# A1: Meta Data Files

For organizing data into NWB files, there is a lot of 'metadata' that needs to be organized and accessed. 

There are different types of metadata relating to, for example, the study, task, participant, equipment, etc. This information is a mix of general information (the same across all participants) and custom information (for a given subject), and includes elements that can be automatically parsed and added, and information that may require some manual setting. 

A potential option for managing this information is to adopt a readable file format, most likely borrowing from a common config file. Then, converting data for a new session can load a set of metadata files that are reflect information for different elements of session (for example: the study file, the task file, the site file, etc).

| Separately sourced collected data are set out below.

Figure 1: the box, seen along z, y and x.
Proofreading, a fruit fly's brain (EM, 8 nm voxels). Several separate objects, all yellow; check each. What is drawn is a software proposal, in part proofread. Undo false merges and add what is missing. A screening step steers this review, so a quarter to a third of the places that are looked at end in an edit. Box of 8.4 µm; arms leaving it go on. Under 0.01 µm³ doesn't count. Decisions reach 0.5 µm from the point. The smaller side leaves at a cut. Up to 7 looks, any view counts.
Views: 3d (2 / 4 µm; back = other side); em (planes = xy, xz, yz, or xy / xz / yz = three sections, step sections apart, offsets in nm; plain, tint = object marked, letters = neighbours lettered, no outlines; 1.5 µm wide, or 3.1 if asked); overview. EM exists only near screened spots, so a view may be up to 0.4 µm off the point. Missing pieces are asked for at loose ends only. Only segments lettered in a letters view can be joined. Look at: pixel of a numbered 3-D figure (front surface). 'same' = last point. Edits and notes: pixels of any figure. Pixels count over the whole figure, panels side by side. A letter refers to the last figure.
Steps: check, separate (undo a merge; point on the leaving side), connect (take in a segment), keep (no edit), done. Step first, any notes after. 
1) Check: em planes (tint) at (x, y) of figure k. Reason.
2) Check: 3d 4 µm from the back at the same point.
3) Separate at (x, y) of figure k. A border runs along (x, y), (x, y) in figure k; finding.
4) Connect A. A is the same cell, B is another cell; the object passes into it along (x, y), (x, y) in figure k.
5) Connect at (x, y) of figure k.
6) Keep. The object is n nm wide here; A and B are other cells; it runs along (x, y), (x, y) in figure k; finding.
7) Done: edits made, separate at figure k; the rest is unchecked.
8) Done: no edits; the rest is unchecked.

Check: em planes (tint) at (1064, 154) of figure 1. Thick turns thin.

The desired file type is therefore something:
- machine readable (to be automatically loaded and applied during file conversion)
- human read and write-able, so that people organizing the data can edit as needed
    - if they are easy to interact with for manual elements, this hopefully minimizes errors

Potential 'config' file types:
- txt
    - Pro: simple, universal; CON: no particular structure, so parsing is annoying
- ini / cfg
    - Pro: simple, natively supported in Python, CON: I don't think it supports longer strings well
- json
    - Pro: simple, natively supported in Python; CON: a little more annoying to read / write (I think), no comments
- yaml
    - Pro: well supported, clean to write & supports longer strings, has comments; CON: not native in Python, more complex
    
The most relevant files for our purposes are probably YAML & JSON. YAML is potentially a bit better for 'human maintained' files, which might make it slightly preferred. Note that some information that needs to be listed may be relatively lengthy strings and/or lists of elements (somewhat stretching the notion of a "config" file). 

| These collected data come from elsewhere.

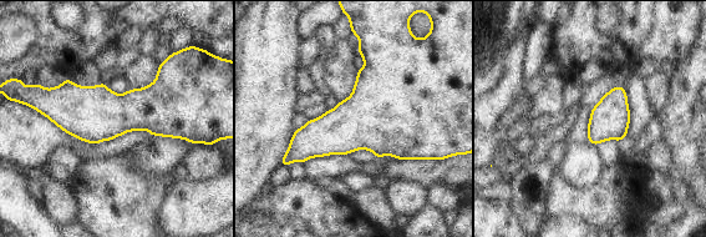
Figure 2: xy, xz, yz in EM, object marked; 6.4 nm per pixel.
Check: em planes (letters) at the same point.

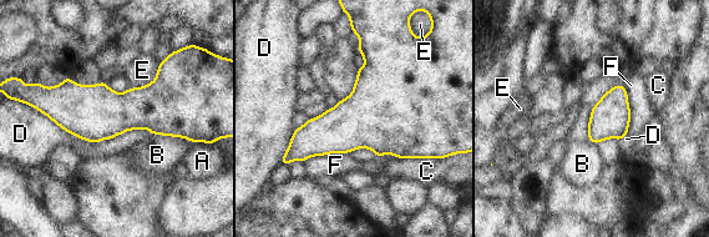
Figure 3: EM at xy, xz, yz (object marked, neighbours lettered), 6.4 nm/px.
Keep. A, B, C, D, E and F are other cells; a border runs along (152, 134), (182, 136), (193, 142) in figure 3; continuous, no second neuron.

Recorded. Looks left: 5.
Check: em planes (tint) at (28, 249) of figure 1. Abrupt turn.

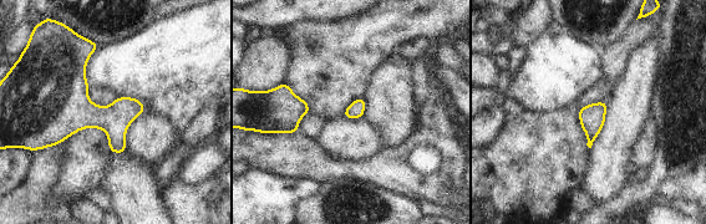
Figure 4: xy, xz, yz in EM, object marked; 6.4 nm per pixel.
Check: em planes (letters) at the same point. What lies round it.

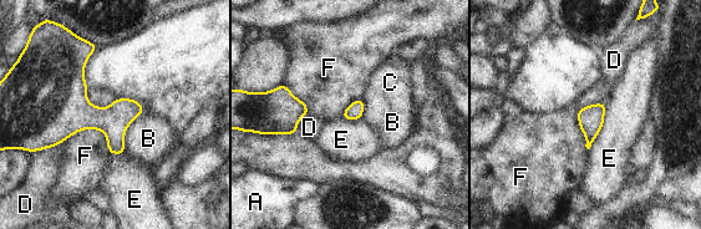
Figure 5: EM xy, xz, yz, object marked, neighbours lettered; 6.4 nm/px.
Keep. The longest contact is with F, 320 nm; A, B, C, D, E and F are other cells; a border runs along (60, 142), (31, 153) in figure 5; one neuron here.

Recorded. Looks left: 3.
Check: 3d 2 µm at (49, 266) of figure 1. Free end.

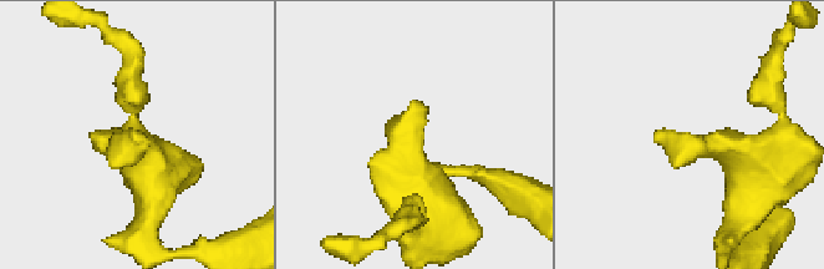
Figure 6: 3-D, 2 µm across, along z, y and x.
Check: em planes (letters) at (411, 102) of figure 6.

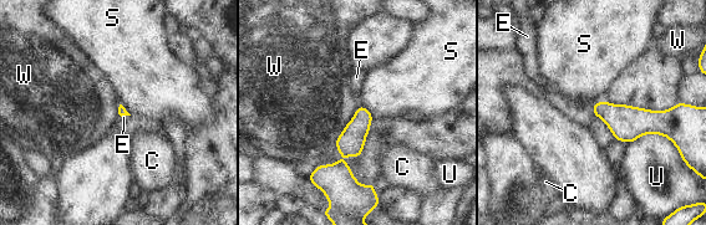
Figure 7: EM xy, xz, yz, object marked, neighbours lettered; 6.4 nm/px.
Connect E. E is the same cell, C, S, U and W are other cells; the object passes into it along (628, 123), (594, 112), (584, 117) in figure 7; it goes on there.

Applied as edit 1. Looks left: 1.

Metadata files for a particular experiment / task  will have to be initially written out, defining metadata fields and descriptions of interest. Once these files are set up, converting a new session of data should be largely automated, requiring minimal manual intervention to set custom metadata values. We do want to be flexible to metadata that may be collected / transmitted in variable ways, requiring some manual organization. This setup should allow for someone responsible for receiving & organizing data to do manual curation, as needed, and to make this easy to integrate into the pipeline. 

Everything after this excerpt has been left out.